(Collected data)
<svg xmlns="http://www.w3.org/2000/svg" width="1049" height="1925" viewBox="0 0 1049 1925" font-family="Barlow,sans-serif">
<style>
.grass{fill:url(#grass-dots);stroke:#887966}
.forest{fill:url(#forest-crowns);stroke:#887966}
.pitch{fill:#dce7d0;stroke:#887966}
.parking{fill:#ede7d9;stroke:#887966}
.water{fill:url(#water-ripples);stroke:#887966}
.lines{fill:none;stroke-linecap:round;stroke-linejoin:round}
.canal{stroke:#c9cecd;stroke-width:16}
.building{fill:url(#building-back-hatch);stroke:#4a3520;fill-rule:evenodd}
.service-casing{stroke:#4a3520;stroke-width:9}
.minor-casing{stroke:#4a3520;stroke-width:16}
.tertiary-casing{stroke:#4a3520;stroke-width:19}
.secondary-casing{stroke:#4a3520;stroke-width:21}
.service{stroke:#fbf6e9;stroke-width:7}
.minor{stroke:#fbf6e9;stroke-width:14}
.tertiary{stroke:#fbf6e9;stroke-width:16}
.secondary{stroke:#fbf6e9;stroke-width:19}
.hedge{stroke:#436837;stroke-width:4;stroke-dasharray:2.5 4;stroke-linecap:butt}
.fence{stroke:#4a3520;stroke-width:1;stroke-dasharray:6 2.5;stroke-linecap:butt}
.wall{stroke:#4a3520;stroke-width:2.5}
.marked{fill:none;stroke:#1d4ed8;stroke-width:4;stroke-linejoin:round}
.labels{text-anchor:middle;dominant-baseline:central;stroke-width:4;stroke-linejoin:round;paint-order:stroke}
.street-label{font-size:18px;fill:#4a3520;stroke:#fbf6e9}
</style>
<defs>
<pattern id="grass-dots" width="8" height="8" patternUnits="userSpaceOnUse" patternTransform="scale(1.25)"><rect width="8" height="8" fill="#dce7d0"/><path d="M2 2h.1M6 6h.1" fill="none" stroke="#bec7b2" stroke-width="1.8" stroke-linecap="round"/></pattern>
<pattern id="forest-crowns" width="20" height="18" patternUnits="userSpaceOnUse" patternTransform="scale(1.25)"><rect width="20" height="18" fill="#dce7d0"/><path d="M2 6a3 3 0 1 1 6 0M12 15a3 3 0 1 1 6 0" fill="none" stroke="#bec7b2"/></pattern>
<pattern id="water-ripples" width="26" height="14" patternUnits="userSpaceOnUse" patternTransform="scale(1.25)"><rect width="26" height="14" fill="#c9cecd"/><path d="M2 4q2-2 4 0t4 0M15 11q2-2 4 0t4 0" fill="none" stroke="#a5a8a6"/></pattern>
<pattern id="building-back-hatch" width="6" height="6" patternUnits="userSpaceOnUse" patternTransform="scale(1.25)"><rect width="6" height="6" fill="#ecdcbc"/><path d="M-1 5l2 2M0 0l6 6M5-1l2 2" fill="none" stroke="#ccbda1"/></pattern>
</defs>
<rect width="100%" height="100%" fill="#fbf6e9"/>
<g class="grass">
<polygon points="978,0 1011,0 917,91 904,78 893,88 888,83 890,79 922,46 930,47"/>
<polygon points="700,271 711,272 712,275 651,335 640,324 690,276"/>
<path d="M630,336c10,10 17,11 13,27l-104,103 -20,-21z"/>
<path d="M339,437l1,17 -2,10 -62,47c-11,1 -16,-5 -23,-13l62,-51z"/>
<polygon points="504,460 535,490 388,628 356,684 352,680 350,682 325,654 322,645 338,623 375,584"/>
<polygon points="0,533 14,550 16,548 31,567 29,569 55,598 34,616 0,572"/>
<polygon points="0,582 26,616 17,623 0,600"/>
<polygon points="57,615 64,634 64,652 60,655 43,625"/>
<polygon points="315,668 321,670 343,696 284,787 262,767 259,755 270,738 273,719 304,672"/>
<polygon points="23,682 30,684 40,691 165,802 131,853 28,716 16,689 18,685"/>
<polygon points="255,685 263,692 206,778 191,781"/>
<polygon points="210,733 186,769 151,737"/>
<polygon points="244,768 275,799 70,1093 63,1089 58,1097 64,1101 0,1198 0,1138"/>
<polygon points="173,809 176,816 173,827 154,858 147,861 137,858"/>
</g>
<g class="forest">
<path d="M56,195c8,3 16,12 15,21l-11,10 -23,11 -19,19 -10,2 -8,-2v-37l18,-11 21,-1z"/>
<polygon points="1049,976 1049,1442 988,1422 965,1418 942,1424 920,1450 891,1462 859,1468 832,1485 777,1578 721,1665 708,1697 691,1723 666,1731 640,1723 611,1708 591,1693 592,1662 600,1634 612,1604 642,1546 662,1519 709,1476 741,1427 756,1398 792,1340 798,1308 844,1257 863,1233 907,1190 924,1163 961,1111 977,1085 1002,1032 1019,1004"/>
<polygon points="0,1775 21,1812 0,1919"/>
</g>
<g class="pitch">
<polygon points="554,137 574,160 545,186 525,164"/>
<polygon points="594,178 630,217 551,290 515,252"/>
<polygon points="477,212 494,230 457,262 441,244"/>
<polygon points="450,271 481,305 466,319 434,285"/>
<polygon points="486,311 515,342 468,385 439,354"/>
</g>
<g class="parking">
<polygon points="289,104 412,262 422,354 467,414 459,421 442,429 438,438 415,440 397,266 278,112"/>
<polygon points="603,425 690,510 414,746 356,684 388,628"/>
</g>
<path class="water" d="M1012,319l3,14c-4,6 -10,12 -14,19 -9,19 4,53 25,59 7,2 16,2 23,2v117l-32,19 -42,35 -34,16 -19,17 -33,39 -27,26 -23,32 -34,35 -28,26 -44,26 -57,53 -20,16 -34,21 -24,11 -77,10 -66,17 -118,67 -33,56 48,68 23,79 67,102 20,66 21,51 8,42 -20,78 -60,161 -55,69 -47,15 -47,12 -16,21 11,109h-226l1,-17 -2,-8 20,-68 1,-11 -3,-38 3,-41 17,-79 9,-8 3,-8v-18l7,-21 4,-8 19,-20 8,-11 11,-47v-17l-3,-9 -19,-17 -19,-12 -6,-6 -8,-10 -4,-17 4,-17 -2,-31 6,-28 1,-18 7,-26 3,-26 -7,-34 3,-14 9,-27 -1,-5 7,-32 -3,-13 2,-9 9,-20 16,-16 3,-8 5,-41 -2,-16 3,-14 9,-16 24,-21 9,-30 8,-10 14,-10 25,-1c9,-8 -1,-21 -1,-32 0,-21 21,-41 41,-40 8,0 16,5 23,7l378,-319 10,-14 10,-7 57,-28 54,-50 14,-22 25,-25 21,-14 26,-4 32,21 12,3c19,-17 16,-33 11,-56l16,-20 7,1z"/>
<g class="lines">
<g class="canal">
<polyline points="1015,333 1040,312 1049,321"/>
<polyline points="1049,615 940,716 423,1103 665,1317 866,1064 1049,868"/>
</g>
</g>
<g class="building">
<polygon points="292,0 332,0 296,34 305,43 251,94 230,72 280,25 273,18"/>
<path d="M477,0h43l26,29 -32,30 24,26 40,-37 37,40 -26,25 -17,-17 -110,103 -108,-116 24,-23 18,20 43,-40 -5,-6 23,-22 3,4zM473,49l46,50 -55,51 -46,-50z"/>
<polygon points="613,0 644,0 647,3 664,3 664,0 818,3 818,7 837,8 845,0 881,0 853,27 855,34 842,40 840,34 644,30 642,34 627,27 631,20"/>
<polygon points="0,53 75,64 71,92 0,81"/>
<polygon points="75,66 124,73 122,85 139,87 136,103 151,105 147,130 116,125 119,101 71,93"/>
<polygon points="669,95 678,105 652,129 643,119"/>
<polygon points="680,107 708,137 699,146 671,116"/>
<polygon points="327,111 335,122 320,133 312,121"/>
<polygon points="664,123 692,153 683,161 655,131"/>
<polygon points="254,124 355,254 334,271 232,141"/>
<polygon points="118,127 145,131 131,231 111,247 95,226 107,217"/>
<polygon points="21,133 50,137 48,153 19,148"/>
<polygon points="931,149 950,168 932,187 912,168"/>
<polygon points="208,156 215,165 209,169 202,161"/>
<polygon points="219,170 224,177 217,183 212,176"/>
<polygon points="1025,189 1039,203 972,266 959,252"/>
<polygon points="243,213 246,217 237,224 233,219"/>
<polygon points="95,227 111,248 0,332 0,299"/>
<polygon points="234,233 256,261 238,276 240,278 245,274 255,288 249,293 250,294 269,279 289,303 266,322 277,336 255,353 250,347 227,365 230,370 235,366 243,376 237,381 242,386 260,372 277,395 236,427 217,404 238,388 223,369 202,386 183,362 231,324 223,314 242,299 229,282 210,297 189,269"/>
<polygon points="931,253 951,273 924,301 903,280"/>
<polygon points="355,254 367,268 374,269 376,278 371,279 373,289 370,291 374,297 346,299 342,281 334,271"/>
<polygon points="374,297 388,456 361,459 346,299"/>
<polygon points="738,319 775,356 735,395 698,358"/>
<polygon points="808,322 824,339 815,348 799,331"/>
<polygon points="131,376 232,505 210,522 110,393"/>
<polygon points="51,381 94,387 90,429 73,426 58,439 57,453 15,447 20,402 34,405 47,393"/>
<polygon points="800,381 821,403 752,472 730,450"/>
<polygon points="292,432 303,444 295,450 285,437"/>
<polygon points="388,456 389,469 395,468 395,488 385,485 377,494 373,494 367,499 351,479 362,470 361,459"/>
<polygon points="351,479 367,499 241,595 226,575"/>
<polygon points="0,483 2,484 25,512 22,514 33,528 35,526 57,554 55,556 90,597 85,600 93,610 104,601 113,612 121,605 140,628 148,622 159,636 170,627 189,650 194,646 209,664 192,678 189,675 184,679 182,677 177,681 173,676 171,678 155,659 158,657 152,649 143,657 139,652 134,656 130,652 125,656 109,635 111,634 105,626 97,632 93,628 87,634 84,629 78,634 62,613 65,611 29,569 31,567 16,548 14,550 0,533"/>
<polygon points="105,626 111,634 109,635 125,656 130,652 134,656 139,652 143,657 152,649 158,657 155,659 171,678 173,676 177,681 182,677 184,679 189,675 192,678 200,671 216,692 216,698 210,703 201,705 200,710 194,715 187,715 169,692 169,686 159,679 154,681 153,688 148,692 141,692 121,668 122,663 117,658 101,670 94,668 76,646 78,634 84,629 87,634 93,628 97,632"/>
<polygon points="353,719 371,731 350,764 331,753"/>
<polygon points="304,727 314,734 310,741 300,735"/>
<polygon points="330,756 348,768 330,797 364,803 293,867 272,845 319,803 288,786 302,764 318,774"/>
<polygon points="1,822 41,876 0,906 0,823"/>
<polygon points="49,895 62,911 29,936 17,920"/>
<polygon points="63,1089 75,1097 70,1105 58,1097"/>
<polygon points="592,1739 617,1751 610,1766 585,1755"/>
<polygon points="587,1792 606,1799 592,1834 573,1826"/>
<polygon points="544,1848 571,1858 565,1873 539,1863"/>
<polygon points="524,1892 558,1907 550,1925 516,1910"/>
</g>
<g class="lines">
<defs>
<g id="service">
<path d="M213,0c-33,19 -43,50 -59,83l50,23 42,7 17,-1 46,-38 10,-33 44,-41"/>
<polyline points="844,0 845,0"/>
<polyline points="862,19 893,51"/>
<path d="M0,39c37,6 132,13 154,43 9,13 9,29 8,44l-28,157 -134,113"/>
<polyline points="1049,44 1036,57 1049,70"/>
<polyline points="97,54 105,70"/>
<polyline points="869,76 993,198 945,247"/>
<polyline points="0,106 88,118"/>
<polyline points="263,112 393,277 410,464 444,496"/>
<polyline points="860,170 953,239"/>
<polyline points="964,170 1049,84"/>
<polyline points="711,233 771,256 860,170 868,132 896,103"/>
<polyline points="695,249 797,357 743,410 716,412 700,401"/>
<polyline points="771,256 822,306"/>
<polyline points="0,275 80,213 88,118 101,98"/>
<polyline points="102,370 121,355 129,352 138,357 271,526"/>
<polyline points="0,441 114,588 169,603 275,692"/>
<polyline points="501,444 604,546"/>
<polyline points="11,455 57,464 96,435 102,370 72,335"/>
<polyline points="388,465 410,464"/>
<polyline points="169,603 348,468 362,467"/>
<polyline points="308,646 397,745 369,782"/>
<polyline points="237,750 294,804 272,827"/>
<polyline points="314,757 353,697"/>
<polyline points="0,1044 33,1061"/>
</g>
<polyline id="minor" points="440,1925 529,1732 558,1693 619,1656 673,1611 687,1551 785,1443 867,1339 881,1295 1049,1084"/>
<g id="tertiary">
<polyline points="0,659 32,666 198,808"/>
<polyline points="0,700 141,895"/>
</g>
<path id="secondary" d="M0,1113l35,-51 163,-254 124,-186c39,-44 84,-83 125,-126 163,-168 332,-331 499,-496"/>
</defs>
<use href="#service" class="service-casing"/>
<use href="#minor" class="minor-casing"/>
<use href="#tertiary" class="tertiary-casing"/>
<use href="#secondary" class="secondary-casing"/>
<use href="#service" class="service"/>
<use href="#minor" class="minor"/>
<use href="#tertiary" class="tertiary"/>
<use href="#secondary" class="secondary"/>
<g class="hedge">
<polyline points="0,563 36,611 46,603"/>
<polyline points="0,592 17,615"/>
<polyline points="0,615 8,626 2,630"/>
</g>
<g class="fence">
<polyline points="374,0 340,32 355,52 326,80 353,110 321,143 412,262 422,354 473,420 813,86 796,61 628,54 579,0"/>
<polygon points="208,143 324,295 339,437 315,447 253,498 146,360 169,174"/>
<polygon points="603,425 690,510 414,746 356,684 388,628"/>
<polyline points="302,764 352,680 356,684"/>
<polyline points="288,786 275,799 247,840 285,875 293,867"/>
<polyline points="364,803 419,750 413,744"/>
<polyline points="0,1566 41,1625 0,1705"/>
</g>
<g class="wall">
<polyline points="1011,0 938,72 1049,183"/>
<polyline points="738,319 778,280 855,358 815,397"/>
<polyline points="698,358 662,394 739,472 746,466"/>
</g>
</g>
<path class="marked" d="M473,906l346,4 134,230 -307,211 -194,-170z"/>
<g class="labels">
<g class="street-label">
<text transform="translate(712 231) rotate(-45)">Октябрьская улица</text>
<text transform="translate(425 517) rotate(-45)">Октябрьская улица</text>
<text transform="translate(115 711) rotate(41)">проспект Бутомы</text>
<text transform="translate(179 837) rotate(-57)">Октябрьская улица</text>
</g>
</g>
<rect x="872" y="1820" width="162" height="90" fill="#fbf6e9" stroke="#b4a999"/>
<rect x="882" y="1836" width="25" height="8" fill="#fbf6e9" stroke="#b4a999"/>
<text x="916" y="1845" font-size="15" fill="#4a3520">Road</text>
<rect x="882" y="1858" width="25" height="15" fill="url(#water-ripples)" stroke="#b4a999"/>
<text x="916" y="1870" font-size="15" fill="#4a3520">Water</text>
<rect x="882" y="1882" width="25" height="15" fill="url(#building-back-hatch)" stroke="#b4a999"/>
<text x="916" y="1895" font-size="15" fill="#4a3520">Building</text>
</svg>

(What the task requires) Give the count of lines in the data that contain the word "casing", and write nothing besides it.

(Expected answer) 8